EXERCISE DETAILS
Write the full listing out again, word for word, but omit the pictures.

COLLECTED MATERIAL
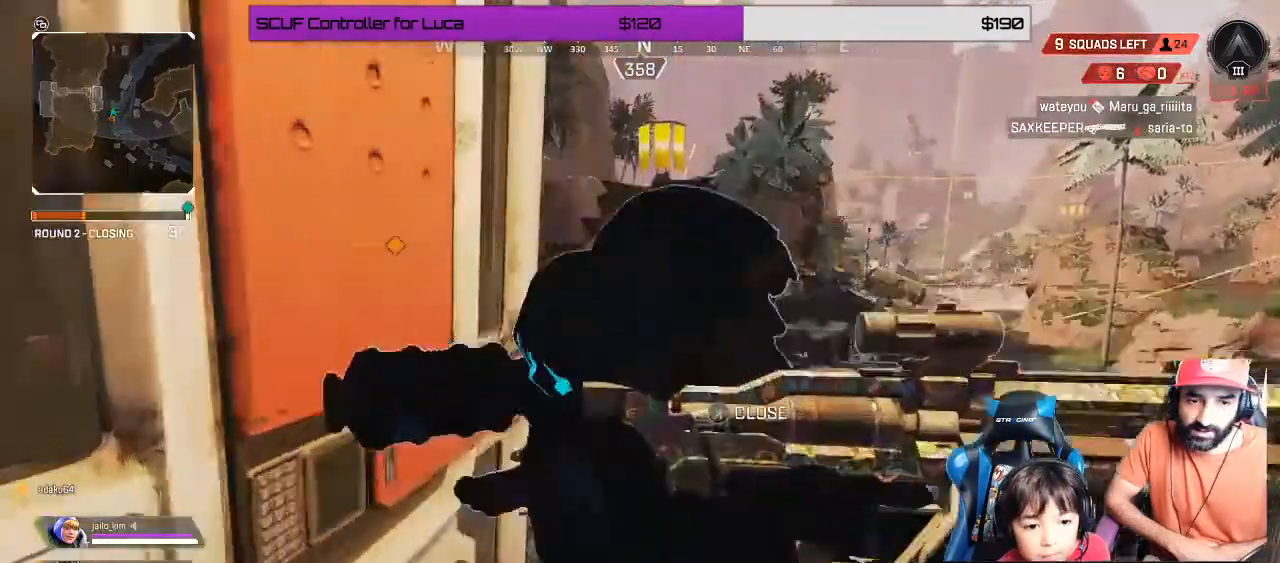
{"buttons": [], "left_stick": "center", "right_stick": "center", "events": [[100, "left_stick", "center"], [300, "left_stick", "right"], [367, "left_stick", "center"]]}
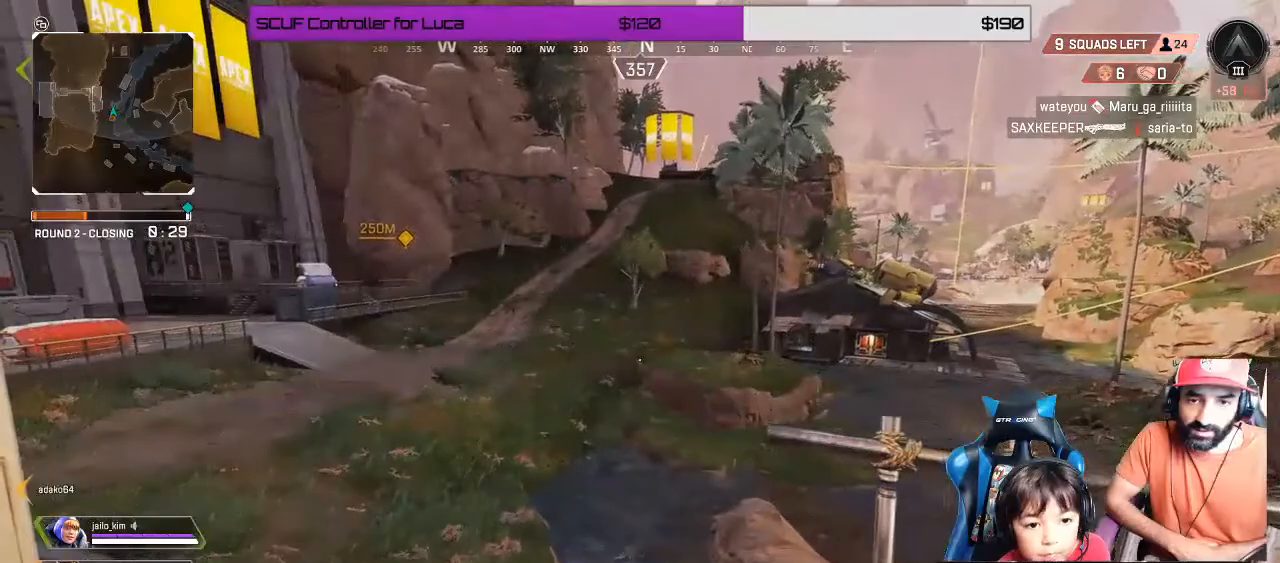
{"buttons": [], "left_stick": "up-left", "right_stick": "left", "events": [[67, "left_stick", "up"], [317, "left_stick", "up-left"], [500, "right_stick", "left"]]}
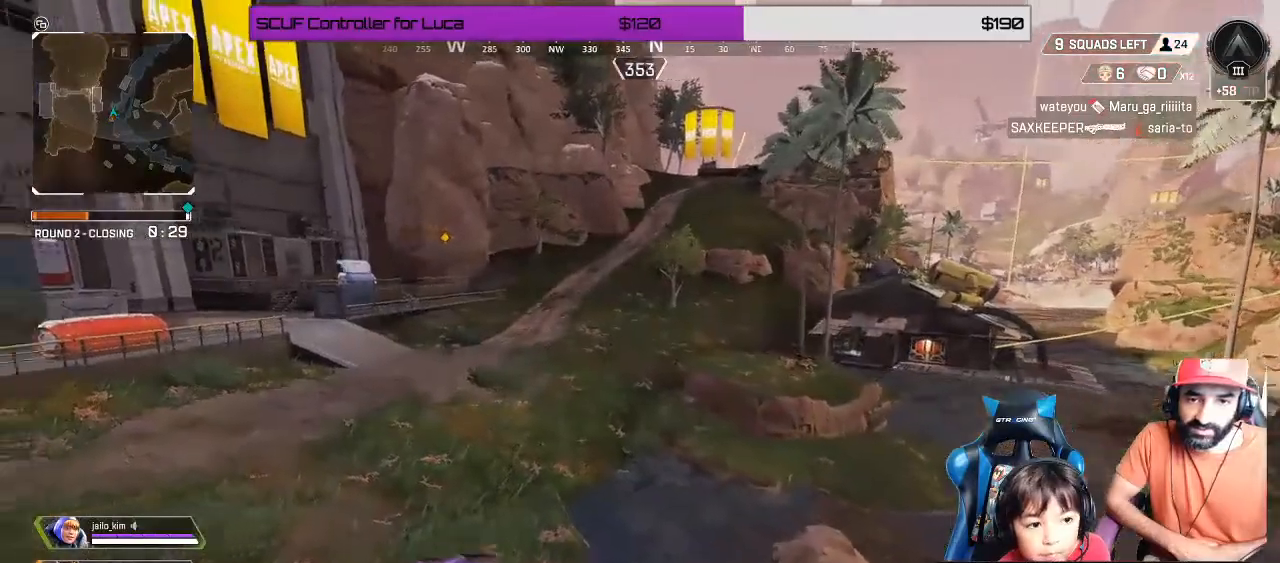
{"buttons": [], "left_stick": "up-left", "right_stick": "center", "events": [[150, "right_stick", "up"], [217, "A", "down"], [217, "right_stick", "center"], [333, "A", "up"]]}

ANSWER SPACE
{"buttons": [], "left_stick": "center", "right_stick": "center", "events": [[100, "left_stick", "center"], [300, "left_stick", "right"], [367, "left_stick", "center"]]}
{"buttons": [], "left_stick": "up-left", "right_stick": "left", "events": [[67, "left_stick", "up"], [317, "left_stick", "up-left"], [500, "right_stick", "left"]]}
{"buttons": [], "left_stick": "up-left", "right_stick": "center", "events": [[150, "right_stick", "up"], [217, "A", "down"], [217, "right_stick", "center"], [333, "A", "up"]]}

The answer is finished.